InflaRx N.V. (NASDAQ:IFRX) provided an update on its Phase 3 study of vilobelimab in pyoderma gangrenosum (PG), outlining multiple data analyses after the trial was terminated earlier this year due to futility, following a recommendation from an Independent Data Monitoring Committee (IDMC).
The company disclosed findings from the primary intent-to-treat analysis and several post-hoc analyses, based on data from the 54 patients enrolled at the time of study termination.
The study aimed to evaluate vilobelimab, a C5a/C5aR pathway inhibitor, as a treatment for PG, a rare and debilitating neutrophilic skin disease.
The primary endpoint of complete target ulcer closure on two consecutive visits showed a difference in favor of vilobelimab over placebo, with a 20.8% closure rate in the vilobelimab arm versus 16.7% in the placebo group (p=NS).
Key secondary endpoints, such as complete disease remission and >50% reduction in target ulcer volume, also showed improvements in favor of vilobelimab, though these were not statistically significant.
Patients treated with vilobelimab also reported better quality of life, as measured by the Dermatology Life Quality Index (DLQI), with a mean percentage change of -31.1% compared to 3.4% in the placebo arm.
Post-hoc analyses indicated a significant treatment effect with vilobelimab, particularly in terms of target ulcer volume reduction.
A mixed model repeated measures (MMRM) analysis revealed an average -45.4% change in ulcer volume favoring vilobelimab over placebo (p=0.0428) from Weeks 2 to 26, with significant differences at Week 14 (-57.6%, p=0.0357) and Week 26 (-63.2%, p=0.0122).

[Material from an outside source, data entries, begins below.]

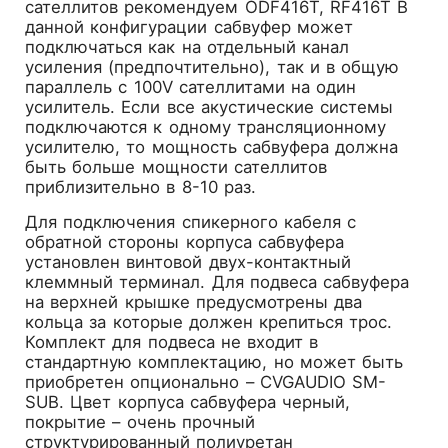
сателлитов рекомендуем ODF416T, RF416T В
данной конфигурации сабвуфер может
подключаться как на отдельный канал
усиления (предпочтительно), так и в общую
параллель с 100V сателлитами на один
усилитель. Если все акустические системы
подключаются к одному трансляционному
усилителю, то мощность сабвуфера должна
быть больше мощности сателлитов
приблизительно в 8-10 раз.
Для подключения спикерного кабеля с
обратной стороны корпуса сабвуфера
установлен винтовой двух-контактный
клеммный терминал. Для подвеса сабвуфера
на верхней крышке предусмотрены два
кольца за которые должен крепиться трос.
Комплект для подвеса не входит в
стандартную комплектацию, но может быть
приобретен опционально – CVGAUDIO SM-
SUB. Цвет корпуса сабвуфера черный,
покрытие – очень прочный
структурированный полиуретан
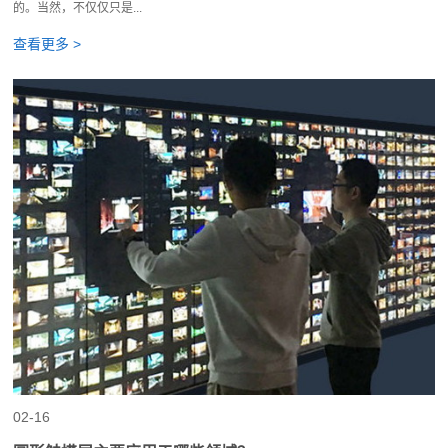
的。当然，不仅仅只是...
查看更多 >
02-16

Further analyses also showed significant improvements in volume and area changes from baseline to Week 26 in favor of vilobelimab (p=0.0111 for volume, p=0.0072 for area).
The company emphasized that vilobelimab was generally well tolerated, with treatment-emergent adverse events (TEAEs) mostly mild to moderate, and serious related TEAEs observed at similar rates between the vilobelimab and placebo arms.
InflaRx plans to meet with the U.S. Food and Drug Administration to discuss a potential path forward for vilobelimab in PG, including the possibility of using alternative endpoints for future clinical studies.
However, the company is prioritizing the development of izicopan (INF904) and does not expect to devote significant resources to further vilobelimab development in PG independently.
Instead, InflaRx is considering collaboration with a partner to advance the program.
The company remains committed to advancing its pipeline and exploring new treatment options for patients with rare diseases like PG.